Saya hendak melanjutkan obrolan soal koran lokal usai Republika tutup tahun ini. Di bagian akhir tulisan saya sempat tulis hendak cerita soal Tribun Lampung. Ini koran lokal di Lampung tapi rasa Jakarta lantaran bergabung di grup besar yang masih satu indukan dengan Kompas.
Di saat koran nasional lain sulit untuk hidup bahkan mati, koran Tribun Lampung malah makin eksis. Bahkan, bisa mereguk untung dari online. Saya tak pernah bekerja di koran ini. Sepuluh tahun saya menjadi orang media di koran lain.
Sejak awal ada di Lampung, Tribun ini memang sudah gas pol. Dua koran besar sebelumnya, Lampung Post dan Radar Lampung, dibalap. Dengan harga murah, bahkan pernah Rp1.000, Tribun jadi raja di Lampung.
Orang muda yang banyak bekerja barangkali membuat derap langkah koran ini sejak awal memang kencang dan kreatif. Gajinya pun terbilang paling baik. Sekelas reporter saja gajinya seingat saya setara dengan redaktur yang sudah bertahun-tahun bekerja di koran lain.
Saya pernah mengecek saldo di BPJS Ketenagakerjaan seorang teman di Tribun yang waktu kerjanya separuh pengalaman kerja saya. Namun, nominal premi dia di pos tabungan hari tua lebih tinggi ketimbang saya. Premi kawan ini rupanya lebih besar. Wajar kalau usia kerjanya masih pendek tapi tabungan hari tuanya lumayan besar. Pendek kata, sejak awal adanya, koran ini memang sudah oke punya.

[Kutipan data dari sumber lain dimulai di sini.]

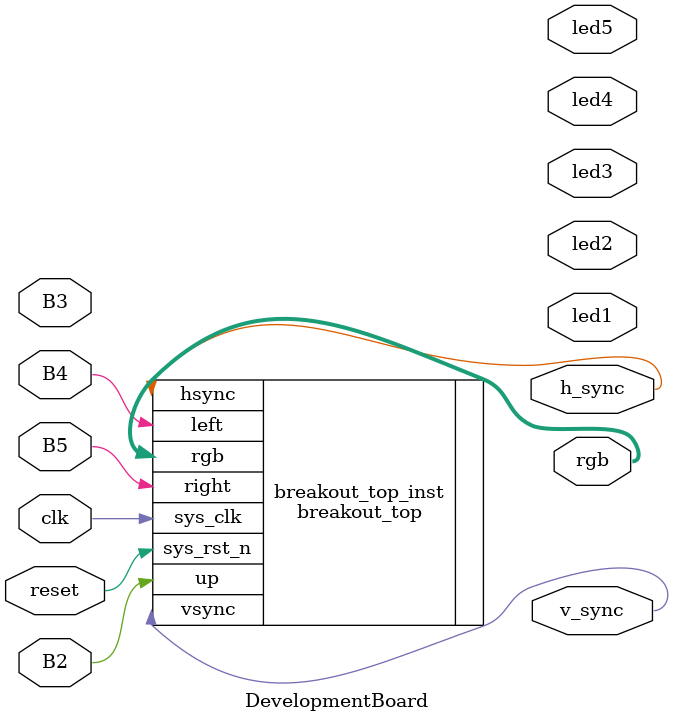
<source format=v>
`timescale 1ns / 1ns

module DevelopmentBoard(
    input wire clk, //50MHz
    input wire reset, B2, B3, B4, B5,
	 // reset is "a"
	 // B2 is "s"
	 // B3 is "d"
	 // B4 is "f"
	 // B5 is "g"
    output wire h_sync, v_sync,
    output wire [15:0] rgb,
	
	output wire led1,
	output wire led2,
	output wire led3,
	output wire led4,
	output wire led5
);

	// Instantiate your model
	breakout_top breakout_top_inst(
	.sys_clk(clk),
	.sys_rst_n(reset),
	.hsync(h_sync),
	.vsync(v_sync),
	.rgb(rgb),
	.up(B2),
	//.down(B3),
	.left(B4),
	.right(B5)
	// 	.led1(led1),
	// 	.led2(led2),
	// 	.led3(led3),
	// 	.led4(led4),
	// 	.led5(led5)
	);
    


endmodule

</source>
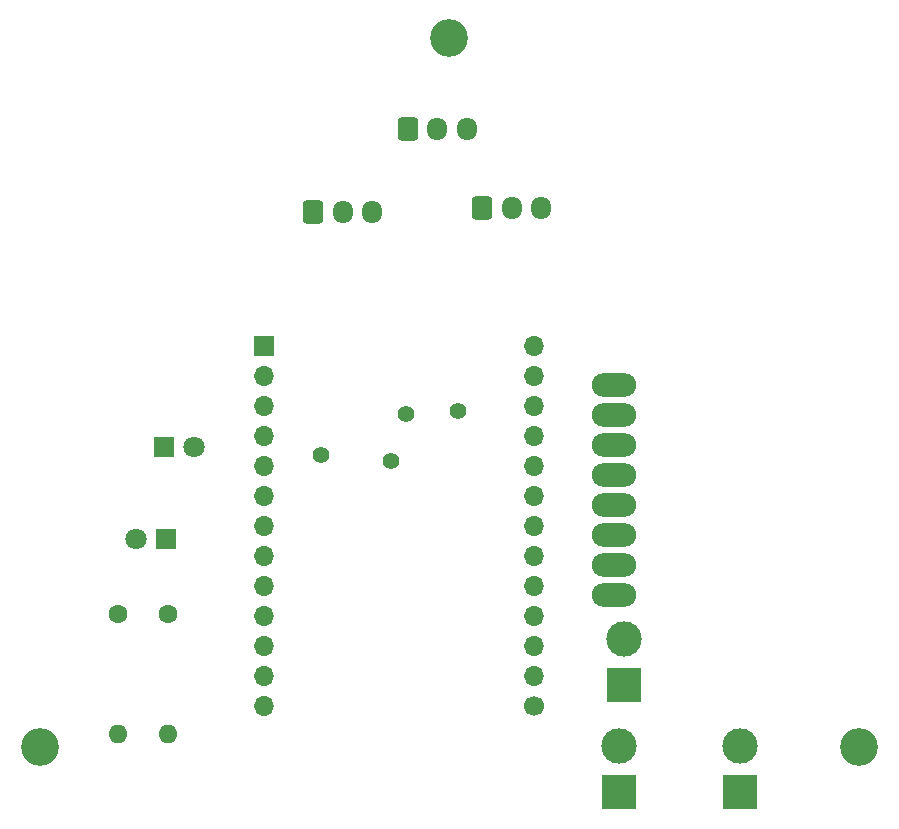
<source format=gbr>
%TF.GenerationSoftware,KiCad,Pcbnew,6.0.11-2627ca5db0~126~ubuntu20.04.1*%
%TF.CreationDate,2024-02-12T23:33:47+01:00*%
%TF.ProjectId,PCB,5043422e-6b69-4636-9164-5f7063625858,rev?*%
%TF.SameCoordinates,Original*%
%TF.FileFunction,Soldermask,Bot*%
%TF.FilePolarity,Negative*%
%FSLAX46Y46*%
G04 Gerber Fmt 4.6, Leading zero omitted, Abs format (unit mm)*
G04 Created by KiCad (PCBNEW 6.0.11-2627ca5db0~126~ubuntu20.04.1) date 2024-02-12 23:33:47*
%MOMM*%
%LPD*%
G01*
G04 APERTURE LIST*
G04 Aperture macros list*
%AMRoundRect*
0 Rectangle with rounded corners*
0 $1 Rounding radius*
0 $2 $3 $4 $5 $6 $7 $8 $9 X,Y pos of 4 corners*
0 Add a 4 corners polygon primitive as box body*
4,1,4,$2,$3,$4,$5,$6,$7,$8,$9,$2,$3,0*
0 Add four circle primitives for the rounded corners*
1,1,$1+$1,$2,$3*
1,1,$1+$1,$4,$5*
1,1,$1+$1,$6,$7*
1,1,$1+$1,$8,$9*
0 Add four rect primitives between the rounded corners*
20,1,$1+$1,$2,$3,$4,$5,0*
20,1,$1+$1,$4,$5,$6,$7,0*
20,1,$1+$1,$6,$7,$8,$9,0*
20,1,$1+$1,$8,$9,$2,$3,0*%
G04 Aperture macros list end*
%ADD10C,1.600000*%
%ADD11O,1.600000X1.600000*%
%ADD12C,1.400000*%
%ADD13R,1.800000X1.800000*%
%ADD14C,1.800000*%
%ADD15RoundRect,0.250000X-0.600000X-0.725000X0.600000X-0.725000X0.600000X0.725000X-0.600000X0.725000X0*%
%ADD16O,1.700000X1.950000*%
%ADD17R,3.000000X3.000000*%
%ADD18C,3.000000*%
%ADD19C,3.200000*%
%ADD20O,3.760000X1.982000*%
%ADD21R,1.700000X1.700000*%
%ADD22O,1.700000X1.700000*%
%ADD23C,1.700000*%
G04 APERTURE END LIST*
D10*
%TO.C,R2.2*%
X52200000Y-116200000D03*
D11*
X52200000Y-126360000D03*
%TD*%
D12*
%TO.C,Jump*%
X72400000Y-99200000D03*
%TD*%
%TO.C,Jump*%
X71100000Y-103200000D03*
%TD*%
D13*
%TO.C,D2*%
X51860000Y-102000000D03*
D14*
X54400000Y-102000000D03*
%TD*%
D15*
%TO.C,pot2*%
X64500000Y-82100000D03*
D16*
X67000000Y-82100000D03*
X69500000Y-82100000D03*
%TD*%
D17*
%TO.C,SW3*%
X90400000Y-131200000D03*
D18*
X90400000Y-127320000D03*
%TD*%
D19*
%TO.C,-*%
X41400000Y-127400000D03*
%TD*%
D15*
%TO.C,pot3*%
X78800000Y-81800000D03*
D16*
X81300000Y-81800000D03*
X83800000Y-81800000D03*
%TD*%
D15*
%TO.C,pot 1*%
X72500000Y-75100000D03*
D16*
X75000000Y-75100000D03*
X77500000Y-75100000D03*
%TD*%
D20*
%TO.C,U2*%
X90000000Y-112000000D03*
X90000000Y-99300000D03*
X90000000Y-114540000D03*
X90000000Y-101840000D03*
X90000000Y-104380000D03*
X90000000Y-96760000D03*
X90000000Y-109460000D03*
X90000000Y-106920000D03*
%TD*%
D21*
%TO.C,U1*%
X60340000Y-93520000D03*
D22*
X60340000Y-96060000D03*
X60340000Y-98600000D03*
X60340000Y-101140000D03*
X60340000Y-103680000D03*
X60340000Y-106220000D03*
X60340000Y-108760000D03*
X60340000Y-111300000D03*
X60340000Y-113840000D03*
X60340000Y-116380000D03*
X60340000Y-118920000D03*
X60340000Y-121460000D03*
X60340000Y-124000000D03*
D23*
X83200000Y-124000000D03*
D22*
X83200000Y-121460000D03*
X83200000Y-118920000D03*
X83200000Y-116380000D03*
X83200000Y-113840000D03*
X83200000Y-111300000D03*
X83200000Y-108760000D03*
X83200000Y-106220000D03*
X83200000Y-103680000D03*
X83200000Y-101140000D03*
X83200000Y-98600000D03*
X83200000Y-96060000D03*
X83200000Y-93520000D03*
%TD*%
D13*
%TO.C,D1*%
X52000000Y-109800000D03*
D14*
X49460000Y-109800000D03*
%TD*%
D12*
%TO.C,Jump*%
X65200000Y-102700000D03*
%TD*%
D10*
%TO.C,R1.2*%
X48000000Y-116200000D03*
D11*
X48000000Y-126360000D03*
%TD*%
D19*
%TO.C,-*%
X110700000Y-127400000D03*
%TD*%
D17*
%TO.C,SW1*%
X90800000Y-122200000D03*
D18*
X90800000Y-118320000D03*
%TD*%
D19*
%TO.C,-*%
X76000000Y-67400000D03*
%TD*%
D12*
%TO.C,Jump*%
X76800000Y-99000000D03*
%TD*%
D17*
%TO.C,SW2*%
X100600000Y-131200000D03*
D18*
X100600000Y-127320000D03*
%TD*%
M02*

</source>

Waktu ramai-ramai orang bicara soal media online, Tribun sudah sadar duluan. Ia tidak fanatik dengan produk korannya. Sikap untuk siap meninggalkan bisnis koran sudah dipatri dalam-dalam. Kok saya bisa tahu? Ya tahu dong. Ada banyak teman di sana. Kasatmata orang luar Tribun pun bisa melihatnya dengan jernih.
Kini Tribun Lampung dipimpin Ridwan Hardiansyah. Ridwan alias One ini pernah jadi sekretaris Aliansi Jurnalis Independen (AJI) Bandar Lampung. One nyaris setahun ini jadi pemred. Ia sudah haji beberapa tahun lampau. Ia dipilih karena terbilang sukses membawa korannya mendapatkan banyak duit dari media online. Selain itu tentu saja soal mutu keredaksian.
Tribun kini, di tangan One, sudah merambah Youtube dan Facebook. Berita berbasis video mereka sudah banyak diunggah. Bahkan sejak beberapa tahun lalu. Di saat ada surat kabar yang galau dengan masa depannya, Tribun sudah ambil sikap jelas.
Mereka bahkan sudah siap jika benar-benar ditutup versi korannya. Semua jenis pekerjaan yang berbasis cetak sudah dialihkan. Pekerja yang banyak berkutat mengurus koran, sudah dilatih untuk urusan digital. Mobil boks yang dulu tiap hari angkut koran, sudah banyak tidak ada. Kabarnya sih dijual. Duitnya masuk kas perusahaan.
Lantas, apa dengan begini mereka rugi? Ya enggak dong. Justru malah tambah untung. Ongkos produksi koran mereka sedikit. Hemat-hemat untuk urusan media konvensional ini. Mereka lebih banyak ambil ceruk dari dunia maya baik lewat Facebook maupun Youtube serta peluang lain dari dunia maya.
Siniar atau podcast juga mereka urus dengan baik. Benar-benar rasa online dan milenial. Maka itu, mereka kini makin siap untuk totalitas hidup dari capaian online alias daring.